[Grok-dev] Skinning/themeing

Lennart Regebro regebro at gmail.com
Fri May 18 11:10:25 EDT 2007


On 5/18/07, Martin Aspeli <optilude at gmx.net> wrote:
>   - We ought to have a standard way of sharing UI structure.

Totally. Martijn wrote a great plan for how to do that. I plan to
implement that during the EuroPython sprint, unless somebody else does
it first. I haven't looked at what Darryl has done yet.

>   - We ought to promote a standard set of viewlets

Totally.

>   - We ought *not* to write our own themeing engine.
>
> For this, I think we should embrace Deliverance. :)

I don't agree. And one reason for that is that viewlets get
complicated, because you need to make a separate http request for each
viewlet.

> Plone very much wants to move in this direction, where ZPT's are used to
> define page structure and shared elements (which are also good at)

Yes, but without a theming engine, we won't have any shared elements.
Getting the viewlets there is a part of the theming.
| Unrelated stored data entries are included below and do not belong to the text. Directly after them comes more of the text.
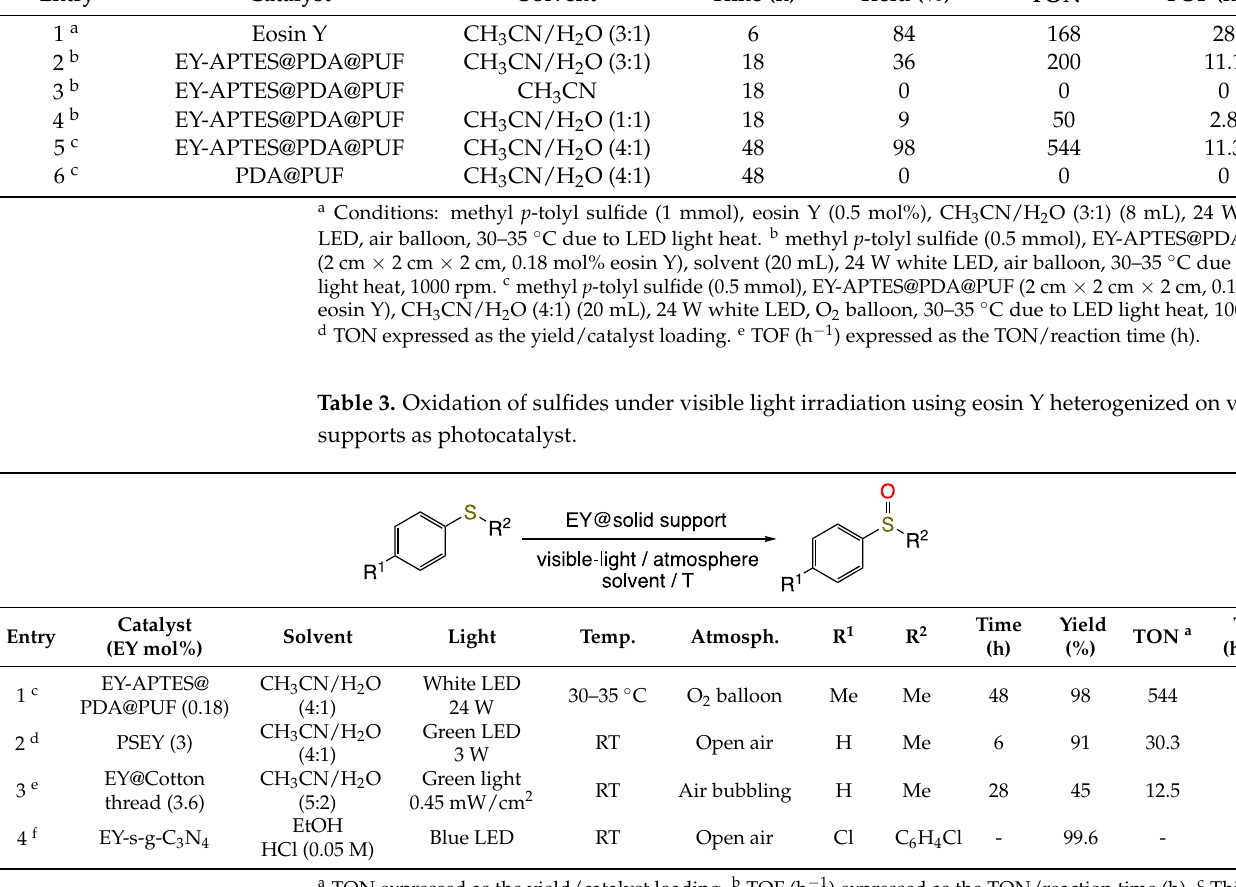
Table 3. Oxidation of sul fi des under visible light irradiation using eosin Y heterogenized on various supports as photocatalyst.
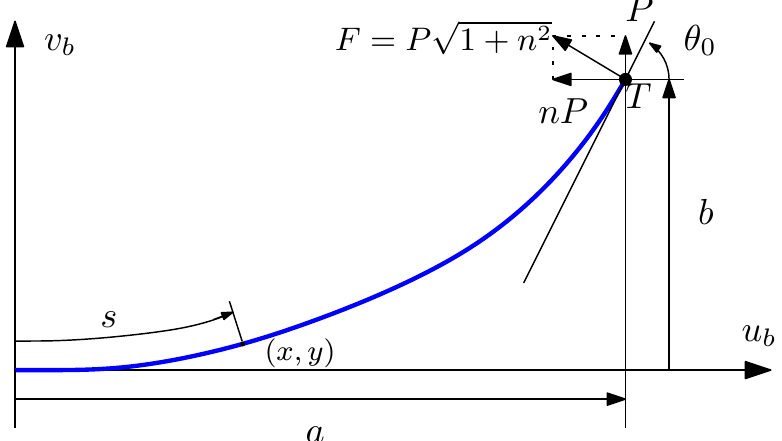
Figure 2. Geometry of beam deflection. Active length L is the arc length between fixed end and point T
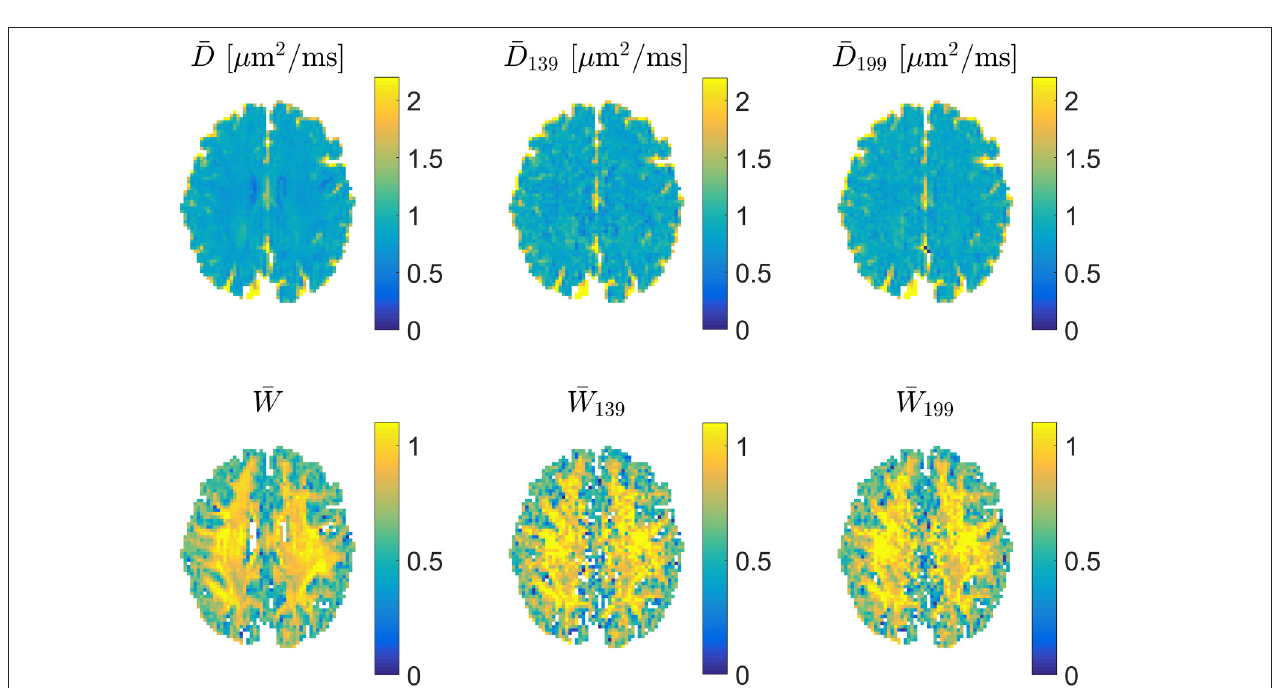
FIGURE 5 | Examples of estimates of mean diffusivity (Top) and W (Bottom) . In each row estimates were obtained (left to right) from a large DKI data set, a 1-3-9 acquisition, and a 1-9-9 data set. Figure adapted from Hansen et al. [41] with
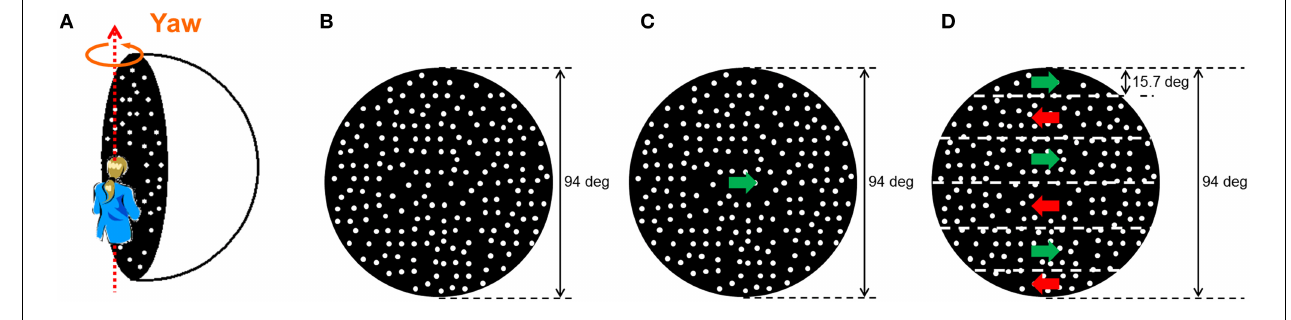
FIGURE 1 | Visual stimulus on the inside of the hemisphere screen. (A) The random dot pattern that was rotated along the yaw axis relative to the observer was projected onto the inside of a hemisphere screen. In this experiment, the participant sat in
Plone solves this
by using a macro, but that locks you into ZPTs only.

> plain-HTML theme files with Deliverance rule files are the way to go for
> the end look-and-feel (which is much more designer-friendly).
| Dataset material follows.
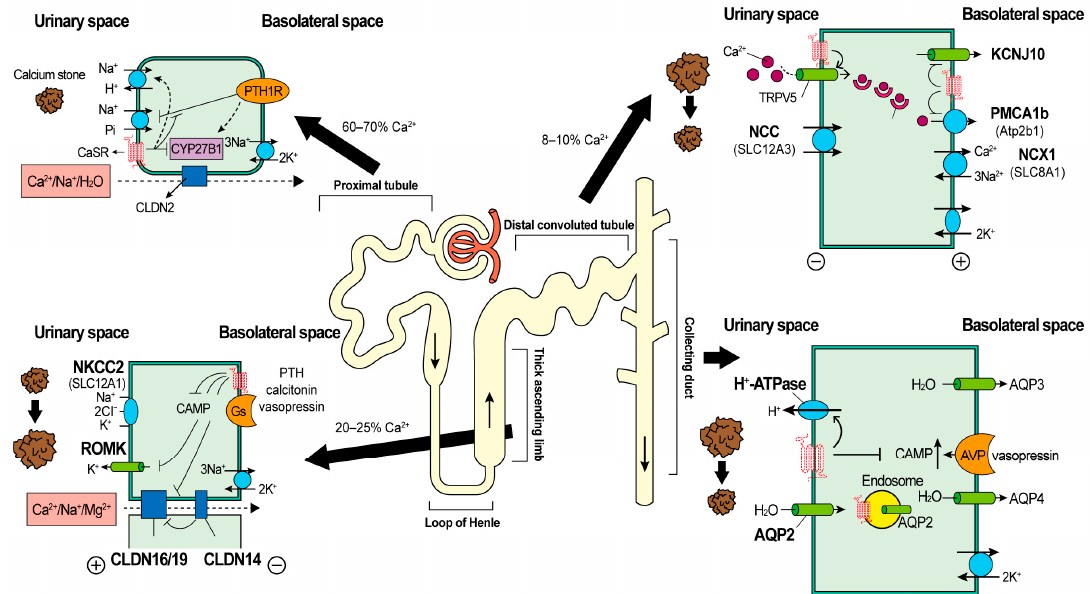
Figure 1. After glomerulus filtration, urinary Ca 2+ flows through the proximal tubule (PT), with 60–70% reabsorption occurring via the paracellular routes. The calcium-sensing receptor (CaSR) is mainly expressed on the basolateral membrane of PT. The major role of the CaSR in the PT is to counteract parathyroid hormone (PTH)-mediated Pi excretion, leading to reduced phosphaturia. Claudin 2 (CLDN2) is a novel paracellular cation channel, and that it is permeable to Ca 2+ and Na + . After the PT, urine passes to the thick ascending limb of the loop of Henle (TAL), which has the highest expression of CaSR and causes 20–25% Ca 2+ reabsorption via the paracellular routes. When hypercalcemia activates CaSR in the TAL, it leads to the inhibition of renal-outer-medullary-potassium (ROMK), which prevents apical K + recycling—the rate-limiting step for Na + -K + -Cl − cotransporter 2 (NKCC2) activity and reduces intracellular cyclic AMP (cAMP) levels. This effect leads to a loss of the driving force for paracellular Ca 2+ reabsorption. The activation of CaSR can also enhance CLDN14, which is responsible for controlling Ca 2+ influx. Through the segment of the distal convoluted tubule (DCT), 8–10% Ca 2+ will be reabsorbed via the transcellular routes. Transient receptor potential cation channel subfamily V member 5 (TRPV5), activated by CaSR, is the key channel to reuptake Ca 2+ . Plasma membrane calcium ATPase 1b (PMCA1b) and the calcium/sodium exchanger (NCX1) are the Ca 2+ channels located basolaterally and are mediated by CaSR. Finally, in the collecting duct, apical CaSR activation reduces vasopressin-mediated apical insertion of the aquaporin 2 (AQP2) water channel and decreases the water reabsorption. In addition, CaSR activation could also inhibit H + -ATPase and lead to urinary acidification. PT, proximal tubule; CaSR, calcium-sensing receptor; PTH, parathyroid hormone; Pi, phosphate; CLDN, claudin; TAL, thick ascending limb of the loop of Henle; DCT, distal convoluted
This is how the planned engine specified by Martijn works too, So it's
a deliverance type of theming engine, but inside of zope, and most
importantly, it can do the theming with a context, which deliverance
can't, since it's outside of the server.

Kevin Smith:
> I am -1 for making Grok a CMS, and +1 for using grok to creat a
> stream-lined CMS with a standard API, though this sounds suspiciously
> like the beginning of grok.Monolith, the port of Plone to grok. ;)

I agree completely.

On 5/18/07, Martijn Faassen <faassen at startifact.com> wrote:
> Hey Martin,
>
> Since you say yourself you weren't very clear, could you summarize your
> proposal? My first reactions:
>
> * I think Grok should stay out of the business of providing standard
> templates and slots for the time being. You can argue Grok needs to
> provide standard policy here, and it's not a bad argument. I'm just
> worried we'd be locking in on a solution too soon.

I don't think it should necssarily be a  part of grok, itself. It
should require Grok, though. :-) As long as it's separate, it's not a
lock-in.


-- 
Lennart Regebro: Zope and Plone consulting.